Documento —
-*-*-

"Enquanto
as ideologias do poder procuram ocultar as múltiplas alienações
do homem moderno, a proposta autogestionária surge como denúncia,
como possibilidade real e radical de transformação social".
- Fernando Prestes Mota, Burocracia e Autogestão.
Para
entendermos o Capitalismo e o Estado com suas instituições
burocráticas, não basta analisá-lo enquanto modo
de produção, temos de o reconhecer também como
uma forma histórica e particular de heterogestão social.
Clarificar
este ponto é determinante para os movimentos sociais, principalmente
para aqueles que pretendem preservar o desafio da mudança,
em tempos que a ideologia dominante pretende nos convencer de um novo
determinismo histórico, que se traduz num dogma teológico:
o da eternidade do capitalismo e do estado.
O
Capitalismo é um modo de produção histórico
que conseguiu integrar à sua lógica todas as instituições
sociais, e a seus valores todas as diferentes culturas num processo
de homogeneização sem precedentes.
Se
é verdade que não foi ele que inventou os mecanismos
de exploração e dominação, não
é menos certo que acentuando e cindindo irreversivelmente os
papeis sociais, unidimensionalizando e empobrecendo a existência
do produtor já vítima de mecanismos econômicos
de expropriação, o capitalismo manifesta toda a negatividade
tanto da exploração, quanto da dominação
política e cultural, que se traduz na crescente alienação
dos seres humanos.

-*-*-

Entradas de um conjunto de dados:
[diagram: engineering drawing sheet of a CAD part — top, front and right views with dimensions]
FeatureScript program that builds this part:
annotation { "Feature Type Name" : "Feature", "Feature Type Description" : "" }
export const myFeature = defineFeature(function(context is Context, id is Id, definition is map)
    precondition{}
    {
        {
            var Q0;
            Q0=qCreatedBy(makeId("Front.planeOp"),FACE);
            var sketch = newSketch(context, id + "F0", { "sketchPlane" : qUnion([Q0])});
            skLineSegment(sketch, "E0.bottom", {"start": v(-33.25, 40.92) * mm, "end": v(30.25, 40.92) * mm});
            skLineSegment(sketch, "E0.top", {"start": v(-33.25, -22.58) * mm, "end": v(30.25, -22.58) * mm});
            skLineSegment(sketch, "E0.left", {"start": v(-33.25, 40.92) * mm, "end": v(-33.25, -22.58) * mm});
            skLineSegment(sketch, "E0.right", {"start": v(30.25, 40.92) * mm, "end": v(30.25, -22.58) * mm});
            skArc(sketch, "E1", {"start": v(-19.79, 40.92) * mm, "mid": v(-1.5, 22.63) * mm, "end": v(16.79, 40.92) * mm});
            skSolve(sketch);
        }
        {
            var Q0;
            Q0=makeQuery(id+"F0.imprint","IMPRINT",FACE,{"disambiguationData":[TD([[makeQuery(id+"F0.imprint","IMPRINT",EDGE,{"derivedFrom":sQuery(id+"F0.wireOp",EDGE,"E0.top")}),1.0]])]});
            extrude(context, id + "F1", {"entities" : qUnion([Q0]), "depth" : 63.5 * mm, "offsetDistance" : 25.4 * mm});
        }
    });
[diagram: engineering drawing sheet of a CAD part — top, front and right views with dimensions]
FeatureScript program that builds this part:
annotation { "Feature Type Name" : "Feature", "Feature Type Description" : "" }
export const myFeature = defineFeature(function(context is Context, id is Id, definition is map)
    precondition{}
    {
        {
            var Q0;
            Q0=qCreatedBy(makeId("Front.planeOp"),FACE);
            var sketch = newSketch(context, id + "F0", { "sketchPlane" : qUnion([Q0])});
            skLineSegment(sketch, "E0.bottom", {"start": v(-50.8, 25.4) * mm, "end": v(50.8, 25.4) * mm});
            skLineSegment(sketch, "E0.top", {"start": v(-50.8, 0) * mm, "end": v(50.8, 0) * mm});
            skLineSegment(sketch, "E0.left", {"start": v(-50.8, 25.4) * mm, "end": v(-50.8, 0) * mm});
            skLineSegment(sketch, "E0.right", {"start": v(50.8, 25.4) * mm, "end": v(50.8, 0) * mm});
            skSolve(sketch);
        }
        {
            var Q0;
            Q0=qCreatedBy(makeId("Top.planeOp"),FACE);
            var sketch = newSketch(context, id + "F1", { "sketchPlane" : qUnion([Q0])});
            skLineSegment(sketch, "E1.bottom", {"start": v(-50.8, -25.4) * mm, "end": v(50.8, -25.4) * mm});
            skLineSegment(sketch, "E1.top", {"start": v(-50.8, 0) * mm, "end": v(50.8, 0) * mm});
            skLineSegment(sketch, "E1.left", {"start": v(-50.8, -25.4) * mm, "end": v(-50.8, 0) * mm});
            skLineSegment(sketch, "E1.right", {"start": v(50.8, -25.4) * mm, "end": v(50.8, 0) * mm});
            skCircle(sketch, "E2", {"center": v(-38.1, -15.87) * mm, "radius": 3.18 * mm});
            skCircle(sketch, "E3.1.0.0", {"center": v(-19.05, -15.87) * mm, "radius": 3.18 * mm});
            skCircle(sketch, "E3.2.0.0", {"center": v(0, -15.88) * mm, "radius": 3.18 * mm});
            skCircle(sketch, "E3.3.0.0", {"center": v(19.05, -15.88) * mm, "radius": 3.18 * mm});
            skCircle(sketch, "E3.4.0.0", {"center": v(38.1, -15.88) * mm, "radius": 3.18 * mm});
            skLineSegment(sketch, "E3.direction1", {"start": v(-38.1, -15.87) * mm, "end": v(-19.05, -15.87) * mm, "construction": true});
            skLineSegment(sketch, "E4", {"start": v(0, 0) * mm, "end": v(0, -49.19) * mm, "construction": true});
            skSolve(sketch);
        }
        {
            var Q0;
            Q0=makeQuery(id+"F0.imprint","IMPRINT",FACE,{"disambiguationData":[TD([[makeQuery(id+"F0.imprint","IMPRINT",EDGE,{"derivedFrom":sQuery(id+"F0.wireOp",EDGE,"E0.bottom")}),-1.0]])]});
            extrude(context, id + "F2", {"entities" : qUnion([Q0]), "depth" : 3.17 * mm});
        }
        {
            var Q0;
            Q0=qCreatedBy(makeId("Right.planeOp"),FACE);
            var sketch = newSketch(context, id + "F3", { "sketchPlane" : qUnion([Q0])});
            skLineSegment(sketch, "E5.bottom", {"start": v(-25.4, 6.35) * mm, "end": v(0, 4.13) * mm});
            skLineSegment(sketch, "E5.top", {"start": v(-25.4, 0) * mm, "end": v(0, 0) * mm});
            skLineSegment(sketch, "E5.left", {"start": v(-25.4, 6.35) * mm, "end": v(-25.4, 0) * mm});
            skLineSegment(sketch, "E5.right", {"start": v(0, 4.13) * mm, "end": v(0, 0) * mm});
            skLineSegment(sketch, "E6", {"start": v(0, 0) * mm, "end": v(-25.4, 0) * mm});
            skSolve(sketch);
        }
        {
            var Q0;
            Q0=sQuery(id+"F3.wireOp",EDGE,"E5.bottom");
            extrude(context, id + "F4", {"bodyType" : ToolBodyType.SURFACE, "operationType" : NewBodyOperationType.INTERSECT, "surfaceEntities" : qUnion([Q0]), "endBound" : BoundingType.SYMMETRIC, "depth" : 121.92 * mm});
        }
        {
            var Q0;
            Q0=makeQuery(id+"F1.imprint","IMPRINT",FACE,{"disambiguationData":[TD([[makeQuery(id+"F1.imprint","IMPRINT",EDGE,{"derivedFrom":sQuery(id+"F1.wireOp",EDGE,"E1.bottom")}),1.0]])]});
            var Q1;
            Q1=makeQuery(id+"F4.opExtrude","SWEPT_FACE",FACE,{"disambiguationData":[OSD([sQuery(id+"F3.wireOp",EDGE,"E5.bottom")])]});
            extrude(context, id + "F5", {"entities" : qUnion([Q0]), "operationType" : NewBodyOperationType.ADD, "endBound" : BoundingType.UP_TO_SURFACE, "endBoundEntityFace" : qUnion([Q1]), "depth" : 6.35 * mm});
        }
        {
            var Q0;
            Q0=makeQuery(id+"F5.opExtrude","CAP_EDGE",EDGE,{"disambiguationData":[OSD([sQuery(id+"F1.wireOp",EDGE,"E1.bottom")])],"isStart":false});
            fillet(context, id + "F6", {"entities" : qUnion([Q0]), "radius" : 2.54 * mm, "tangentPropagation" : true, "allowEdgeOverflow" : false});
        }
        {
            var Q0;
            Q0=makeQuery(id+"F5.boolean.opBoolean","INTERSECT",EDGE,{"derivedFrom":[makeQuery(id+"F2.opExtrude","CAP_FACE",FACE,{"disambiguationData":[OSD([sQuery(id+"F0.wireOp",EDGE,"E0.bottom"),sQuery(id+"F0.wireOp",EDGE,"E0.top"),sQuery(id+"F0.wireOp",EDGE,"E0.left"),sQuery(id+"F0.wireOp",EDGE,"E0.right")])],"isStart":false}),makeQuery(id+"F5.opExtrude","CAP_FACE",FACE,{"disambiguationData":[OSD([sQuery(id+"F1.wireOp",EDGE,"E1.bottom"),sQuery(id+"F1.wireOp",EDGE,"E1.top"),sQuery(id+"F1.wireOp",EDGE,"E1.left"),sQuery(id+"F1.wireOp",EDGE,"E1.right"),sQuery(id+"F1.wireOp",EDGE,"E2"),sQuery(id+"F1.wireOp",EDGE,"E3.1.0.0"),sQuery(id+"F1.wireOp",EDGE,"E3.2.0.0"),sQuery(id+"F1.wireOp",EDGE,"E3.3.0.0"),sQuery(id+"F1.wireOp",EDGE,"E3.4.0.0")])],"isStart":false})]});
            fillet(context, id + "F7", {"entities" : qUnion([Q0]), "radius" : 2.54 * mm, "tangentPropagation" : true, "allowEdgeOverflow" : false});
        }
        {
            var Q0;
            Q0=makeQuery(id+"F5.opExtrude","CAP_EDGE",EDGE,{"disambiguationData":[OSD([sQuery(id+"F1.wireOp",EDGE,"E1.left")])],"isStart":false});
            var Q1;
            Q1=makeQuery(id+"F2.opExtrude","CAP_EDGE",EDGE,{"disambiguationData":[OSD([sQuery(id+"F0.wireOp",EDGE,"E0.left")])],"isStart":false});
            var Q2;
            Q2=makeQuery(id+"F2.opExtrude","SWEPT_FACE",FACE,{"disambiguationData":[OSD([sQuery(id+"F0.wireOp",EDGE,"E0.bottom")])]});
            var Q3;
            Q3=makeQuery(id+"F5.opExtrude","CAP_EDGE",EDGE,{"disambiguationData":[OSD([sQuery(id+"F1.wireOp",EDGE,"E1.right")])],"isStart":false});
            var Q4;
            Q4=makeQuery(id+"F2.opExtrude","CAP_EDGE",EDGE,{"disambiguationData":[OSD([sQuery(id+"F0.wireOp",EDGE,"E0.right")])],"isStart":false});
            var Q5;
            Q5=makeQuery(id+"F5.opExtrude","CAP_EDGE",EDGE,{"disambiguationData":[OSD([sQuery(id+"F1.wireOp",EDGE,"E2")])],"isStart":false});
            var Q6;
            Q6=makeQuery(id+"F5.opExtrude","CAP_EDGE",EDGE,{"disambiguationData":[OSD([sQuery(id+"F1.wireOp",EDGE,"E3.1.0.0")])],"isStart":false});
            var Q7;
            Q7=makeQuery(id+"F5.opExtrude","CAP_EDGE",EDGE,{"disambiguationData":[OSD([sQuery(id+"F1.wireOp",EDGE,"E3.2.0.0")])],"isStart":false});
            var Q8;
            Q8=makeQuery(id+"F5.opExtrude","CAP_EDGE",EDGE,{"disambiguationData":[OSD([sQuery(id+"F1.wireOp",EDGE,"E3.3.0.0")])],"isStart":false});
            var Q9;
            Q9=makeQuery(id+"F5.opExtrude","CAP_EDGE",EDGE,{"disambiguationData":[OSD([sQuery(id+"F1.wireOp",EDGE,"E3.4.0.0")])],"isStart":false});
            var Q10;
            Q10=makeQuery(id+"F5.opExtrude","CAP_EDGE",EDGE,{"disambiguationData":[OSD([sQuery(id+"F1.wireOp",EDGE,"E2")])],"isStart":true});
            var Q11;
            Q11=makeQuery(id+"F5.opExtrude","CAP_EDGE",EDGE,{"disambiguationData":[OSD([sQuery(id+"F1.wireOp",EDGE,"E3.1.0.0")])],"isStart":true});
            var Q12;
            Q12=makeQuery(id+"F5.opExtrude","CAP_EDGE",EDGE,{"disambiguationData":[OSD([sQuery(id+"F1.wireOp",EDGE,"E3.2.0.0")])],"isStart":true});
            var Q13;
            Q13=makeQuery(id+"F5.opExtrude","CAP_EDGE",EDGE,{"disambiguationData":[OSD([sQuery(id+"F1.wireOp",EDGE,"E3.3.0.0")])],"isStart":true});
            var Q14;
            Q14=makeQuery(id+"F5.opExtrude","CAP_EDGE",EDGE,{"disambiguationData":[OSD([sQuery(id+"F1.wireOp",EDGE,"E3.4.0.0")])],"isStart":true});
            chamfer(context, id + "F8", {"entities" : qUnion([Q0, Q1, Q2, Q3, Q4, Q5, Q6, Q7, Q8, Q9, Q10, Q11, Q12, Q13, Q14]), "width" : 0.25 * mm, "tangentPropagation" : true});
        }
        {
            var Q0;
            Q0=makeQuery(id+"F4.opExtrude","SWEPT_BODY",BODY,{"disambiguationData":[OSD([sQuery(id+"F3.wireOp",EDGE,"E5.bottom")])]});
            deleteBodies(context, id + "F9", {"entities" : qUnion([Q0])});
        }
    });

-*-*-

Conjunto de tarefas —
1) Responda com base no texto sobre capitalismo e autogestão:
(a) De que obra foi tirada a citação de abertura?
(b) Além de modo de produção, como o capitalismo deve ser reconhecido?
(c) Em que dogma teológico se traduz o novo determinismo histórico da ideologia dominante?
2) Por favor, diga se cada afirmação concorda com o texto sobre capitalismo e autogestão, respondendo sim ou não e citando as palavras decisivas:
(a) O capitalismo inventou os mecanismos de exploração e dominação.
(b) O capitalismo integrou à sua lógica todas as instituições sociais.
(c) A citação de abertura apresenta a proposta autogestionária como denúncia.

Soluções das tarefas —
1)
(a) Burocracia e Autogestão, de Fernando Prestes Mota.
(b) Como uma forma histórica e particular de heterogestão social.
(c) No dogma da eternidade do capitalismo e do estado.

2)
(a) Não: "não foi ele que inventou os mecanismos de exploração e dominação".
(b) Sim: "conseguiu integrar à sua lógica todas as instituições sociais".
(c) Sim: "a proposta autogestionária surge como denúncia".